# Good movie editing software suggestions?



## Hard Drive C: (Jun 23, 2007)

:4-dontkno
Currently I have Windows Movie Maker. It sucks, is all I can say, since it only plays .wmv formats. I need something more open ended, and I'd also like help uninstalling WMV if anyone had the time. Or is that not possible?
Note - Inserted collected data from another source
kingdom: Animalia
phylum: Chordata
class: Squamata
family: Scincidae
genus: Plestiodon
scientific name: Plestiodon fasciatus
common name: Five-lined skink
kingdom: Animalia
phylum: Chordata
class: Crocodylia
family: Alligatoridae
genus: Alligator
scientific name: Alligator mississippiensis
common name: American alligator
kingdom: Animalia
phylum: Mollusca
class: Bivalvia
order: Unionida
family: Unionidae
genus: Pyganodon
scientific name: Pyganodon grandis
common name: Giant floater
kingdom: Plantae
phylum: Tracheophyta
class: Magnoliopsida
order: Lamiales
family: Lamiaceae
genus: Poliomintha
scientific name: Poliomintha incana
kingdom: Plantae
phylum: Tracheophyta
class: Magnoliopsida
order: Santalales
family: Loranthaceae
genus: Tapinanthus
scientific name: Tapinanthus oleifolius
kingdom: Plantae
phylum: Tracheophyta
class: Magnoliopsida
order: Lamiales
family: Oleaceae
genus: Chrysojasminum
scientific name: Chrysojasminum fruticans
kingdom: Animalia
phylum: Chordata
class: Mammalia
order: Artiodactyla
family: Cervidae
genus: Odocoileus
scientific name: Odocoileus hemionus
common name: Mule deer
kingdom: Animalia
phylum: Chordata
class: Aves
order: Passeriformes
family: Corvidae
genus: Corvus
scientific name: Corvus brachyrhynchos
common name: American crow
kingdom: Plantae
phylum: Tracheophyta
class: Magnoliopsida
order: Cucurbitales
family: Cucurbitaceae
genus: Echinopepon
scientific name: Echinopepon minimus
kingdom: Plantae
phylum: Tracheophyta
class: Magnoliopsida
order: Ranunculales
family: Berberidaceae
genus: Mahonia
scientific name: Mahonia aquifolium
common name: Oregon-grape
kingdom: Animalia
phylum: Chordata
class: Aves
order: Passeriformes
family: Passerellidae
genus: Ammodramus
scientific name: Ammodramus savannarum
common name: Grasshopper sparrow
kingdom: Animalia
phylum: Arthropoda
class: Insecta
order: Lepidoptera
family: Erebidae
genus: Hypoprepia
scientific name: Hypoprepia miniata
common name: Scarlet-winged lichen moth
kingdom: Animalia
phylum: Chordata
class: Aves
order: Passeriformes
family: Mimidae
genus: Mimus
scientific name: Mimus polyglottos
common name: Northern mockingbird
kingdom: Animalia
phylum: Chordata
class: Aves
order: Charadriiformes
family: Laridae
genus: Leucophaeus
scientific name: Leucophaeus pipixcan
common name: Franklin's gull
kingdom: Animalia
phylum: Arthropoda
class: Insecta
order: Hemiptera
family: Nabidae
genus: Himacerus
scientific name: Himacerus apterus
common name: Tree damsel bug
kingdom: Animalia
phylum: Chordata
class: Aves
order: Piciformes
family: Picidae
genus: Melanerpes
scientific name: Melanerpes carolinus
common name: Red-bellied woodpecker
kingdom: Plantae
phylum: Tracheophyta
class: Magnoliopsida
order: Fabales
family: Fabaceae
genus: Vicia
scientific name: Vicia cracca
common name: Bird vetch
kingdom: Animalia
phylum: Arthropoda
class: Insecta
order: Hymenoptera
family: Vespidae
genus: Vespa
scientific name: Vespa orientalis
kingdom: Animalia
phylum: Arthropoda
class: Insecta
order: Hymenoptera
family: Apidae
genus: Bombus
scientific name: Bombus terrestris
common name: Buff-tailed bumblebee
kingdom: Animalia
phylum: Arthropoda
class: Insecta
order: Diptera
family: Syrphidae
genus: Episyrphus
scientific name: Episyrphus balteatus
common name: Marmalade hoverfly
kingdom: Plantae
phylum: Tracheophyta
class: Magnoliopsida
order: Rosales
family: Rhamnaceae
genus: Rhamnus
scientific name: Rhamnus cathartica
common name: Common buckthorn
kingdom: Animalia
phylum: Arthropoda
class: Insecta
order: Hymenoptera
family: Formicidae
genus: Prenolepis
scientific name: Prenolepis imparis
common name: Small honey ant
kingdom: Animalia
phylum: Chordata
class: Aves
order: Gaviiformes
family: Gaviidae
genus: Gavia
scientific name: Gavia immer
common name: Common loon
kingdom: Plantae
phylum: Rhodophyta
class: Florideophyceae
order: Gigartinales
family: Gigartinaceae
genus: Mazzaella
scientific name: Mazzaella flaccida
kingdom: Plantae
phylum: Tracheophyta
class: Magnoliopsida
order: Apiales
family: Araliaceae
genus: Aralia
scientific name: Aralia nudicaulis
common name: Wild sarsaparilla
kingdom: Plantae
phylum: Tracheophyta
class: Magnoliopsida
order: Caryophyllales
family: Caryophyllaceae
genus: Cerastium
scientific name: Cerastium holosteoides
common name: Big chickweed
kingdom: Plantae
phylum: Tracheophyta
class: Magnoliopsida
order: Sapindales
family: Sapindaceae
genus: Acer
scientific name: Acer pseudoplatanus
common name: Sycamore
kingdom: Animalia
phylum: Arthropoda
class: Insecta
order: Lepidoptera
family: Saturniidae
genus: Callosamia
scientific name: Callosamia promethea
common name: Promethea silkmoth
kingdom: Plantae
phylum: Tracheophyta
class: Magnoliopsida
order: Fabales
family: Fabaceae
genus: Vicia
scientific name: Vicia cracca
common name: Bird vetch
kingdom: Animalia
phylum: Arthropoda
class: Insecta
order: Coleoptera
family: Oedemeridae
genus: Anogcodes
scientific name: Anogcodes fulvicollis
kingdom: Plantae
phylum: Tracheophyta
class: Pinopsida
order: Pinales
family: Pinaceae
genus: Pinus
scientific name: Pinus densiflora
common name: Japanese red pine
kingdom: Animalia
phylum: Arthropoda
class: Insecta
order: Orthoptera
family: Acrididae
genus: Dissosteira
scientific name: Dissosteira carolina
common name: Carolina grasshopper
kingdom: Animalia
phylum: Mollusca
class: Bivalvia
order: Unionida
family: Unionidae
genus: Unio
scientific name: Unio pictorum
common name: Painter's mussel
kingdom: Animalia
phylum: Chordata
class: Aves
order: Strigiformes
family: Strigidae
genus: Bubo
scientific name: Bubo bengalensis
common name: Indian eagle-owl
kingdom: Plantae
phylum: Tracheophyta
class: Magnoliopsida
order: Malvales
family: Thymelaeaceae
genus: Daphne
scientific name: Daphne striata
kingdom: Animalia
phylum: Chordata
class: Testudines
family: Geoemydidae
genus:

Anyway, all I really need to know is some good movie editing software. One that has lots of effects, transitions, etc. A user-friendly interface would be nice as well, but it's not required. Thanks! ^.^'

ray:


----------



## koala (Mar 27, 2005)

*ZS4 Video Editor* (freeware)
*VirtualDub* (freeware)
*Virtual Edit* (freeware)
*ABC VideoRoll* (freeware)
*Adobe Premiere* ($800)


----------



## superflysmith (Oct 15, 2004)

I use Sony Vegas. Premiere is good. Depending on what you are doing you could possibly get away with the stripped versions of either Vegas or Premiere for around $100. The full version of Vegas 7 is $530. 
B&H photo has Vegas 6 for $99. That is the full version but you will not get the DVD authorizing program with that price. You will also not get the Magic Bullet filters or the sony sound effects. But if that stuff is not important than it is a pretty good deal.


----------



## Kalim (Nov 24, 2006)

I've had good success with Premiere, Pinnacle Studio Titanium Edition (w/Hollywood FX) and Virtual Dub.


----------



## eagledrc (Dec 28, 2007)

Premiere is the best.
Adobe makes the best, you can never go wrong with them. 
You can get the cheap version for around $100, or the full version for around $800 like koala said...


----------